### Data to use:
..........
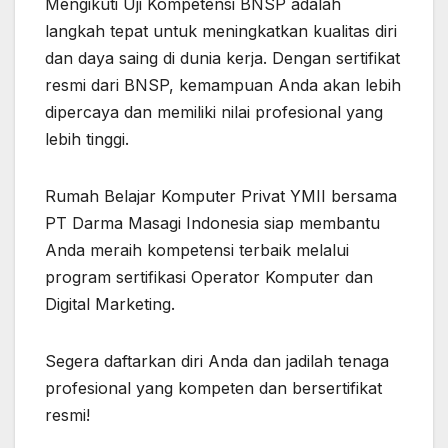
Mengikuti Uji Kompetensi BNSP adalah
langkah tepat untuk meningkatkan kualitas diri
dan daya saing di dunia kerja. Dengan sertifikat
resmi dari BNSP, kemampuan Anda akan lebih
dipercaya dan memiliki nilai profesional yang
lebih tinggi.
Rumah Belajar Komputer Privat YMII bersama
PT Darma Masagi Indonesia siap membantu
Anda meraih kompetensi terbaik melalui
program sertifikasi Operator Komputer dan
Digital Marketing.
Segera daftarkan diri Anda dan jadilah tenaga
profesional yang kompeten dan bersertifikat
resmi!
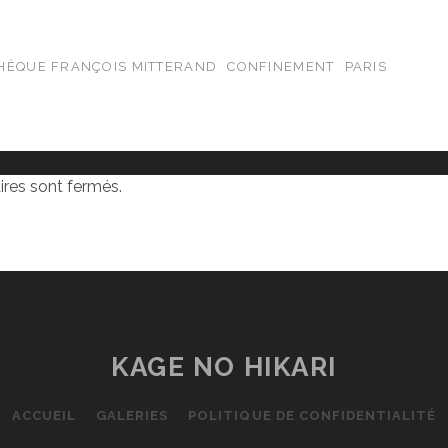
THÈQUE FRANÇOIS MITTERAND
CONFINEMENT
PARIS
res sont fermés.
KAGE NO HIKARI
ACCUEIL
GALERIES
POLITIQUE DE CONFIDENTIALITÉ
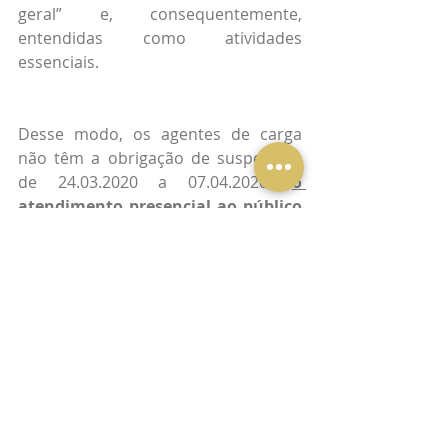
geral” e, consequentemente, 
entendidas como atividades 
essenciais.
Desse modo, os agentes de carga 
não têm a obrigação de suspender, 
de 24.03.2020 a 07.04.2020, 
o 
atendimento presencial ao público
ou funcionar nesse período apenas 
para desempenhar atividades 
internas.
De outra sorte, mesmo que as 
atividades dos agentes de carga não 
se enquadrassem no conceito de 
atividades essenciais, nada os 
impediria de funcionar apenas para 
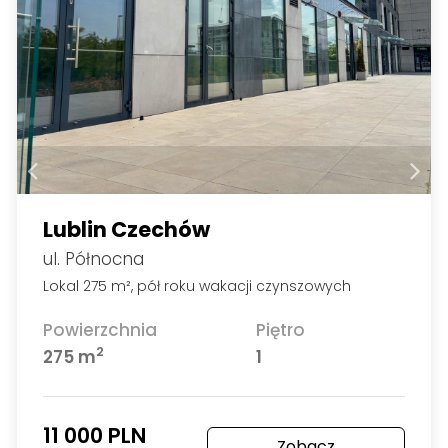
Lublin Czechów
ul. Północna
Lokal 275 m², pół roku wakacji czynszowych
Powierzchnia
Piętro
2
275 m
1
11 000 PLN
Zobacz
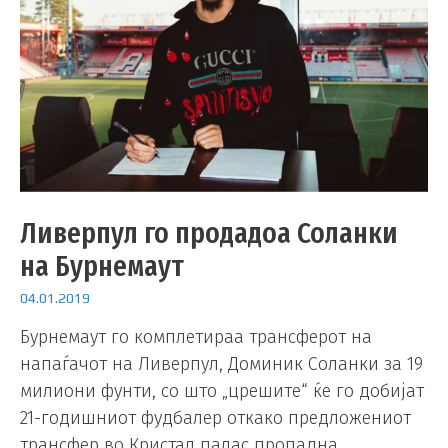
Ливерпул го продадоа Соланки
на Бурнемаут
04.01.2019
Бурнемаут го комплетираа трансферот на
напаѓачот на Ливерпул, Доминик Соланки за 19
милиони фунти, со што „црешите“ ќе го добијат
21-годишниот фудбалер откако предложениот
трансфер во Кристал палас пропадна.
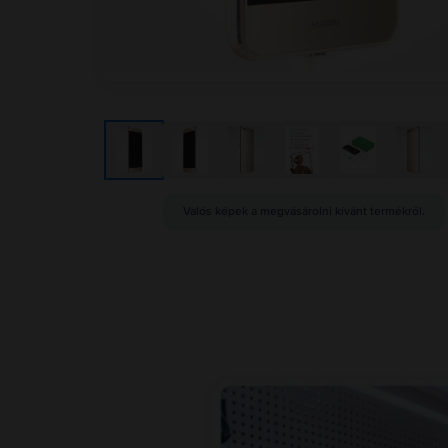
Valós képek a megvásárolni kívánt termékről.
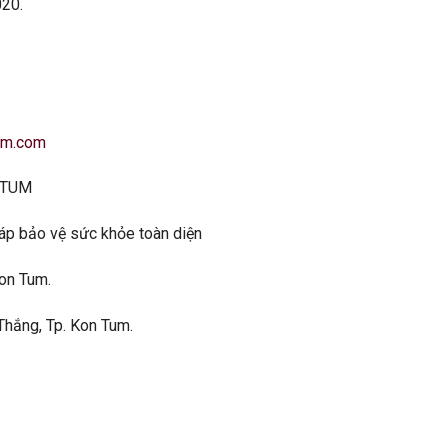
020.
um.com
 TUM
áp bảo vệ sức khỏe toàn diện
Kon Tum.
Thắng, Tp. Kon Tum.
..........
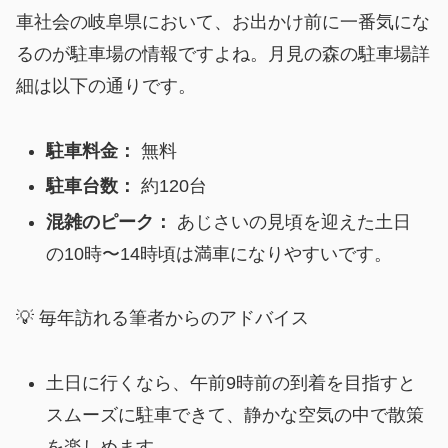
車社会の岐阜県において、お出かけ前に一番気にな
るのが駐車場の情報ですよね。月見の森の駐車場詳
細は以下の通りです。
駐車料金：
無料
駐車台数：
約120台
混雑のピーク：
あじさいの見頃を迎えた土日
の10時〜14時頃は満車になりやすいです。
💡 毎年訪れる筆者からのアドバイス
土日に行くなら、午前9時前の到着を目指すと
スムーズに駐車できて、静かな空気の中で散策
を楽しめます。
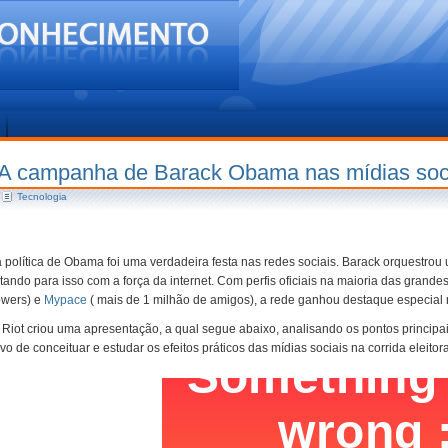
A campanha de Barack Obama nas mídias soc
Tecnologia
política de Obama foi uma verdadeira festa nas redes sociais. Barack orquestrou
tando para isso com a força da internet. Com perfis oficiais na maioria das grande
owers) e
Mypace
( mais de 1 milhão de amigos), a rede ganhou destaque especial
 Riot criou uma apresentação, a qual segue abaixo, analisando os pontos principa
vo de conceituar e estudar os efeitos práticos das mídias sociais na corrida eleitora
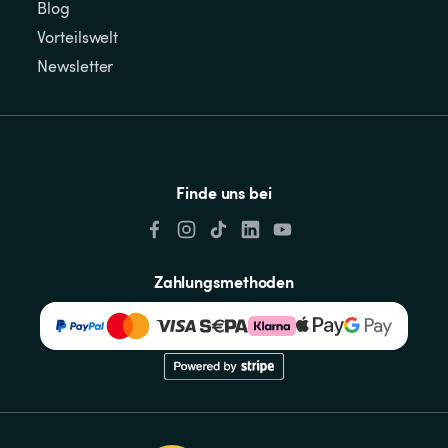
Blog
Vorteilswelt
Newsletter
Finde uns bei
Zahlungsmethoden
..........
### Work required:
Copy the lines in the entries above word for word, from the line containing "A campanha de Barack Obama nas mídias soc" to the line containing "Zahlungsmethoden", with both of those lines included and the pictures left out.

### Response for this exercise:
A campanha de Barack Obama nas mídias soc
Tecnologia
política de Obama foi uma verdadeira festa nas redes sociais. Barack orquestrou
tando para isso com a força da internet. Com perfis oficiais na maioria das grande
owers) e
Mypace
( mais de 1 milhão de amigos), a rede ganhou destaque especial
 Riot criou uma apresentação, a qual segue abaixo, analisando os pontos principa
vo de conceituar e estudar os efeitos práticos das mídias sociais na corrida eleitora
Blog
Vorteilswelt
Newsletter
Finde uns bei
Zahlungsmethoden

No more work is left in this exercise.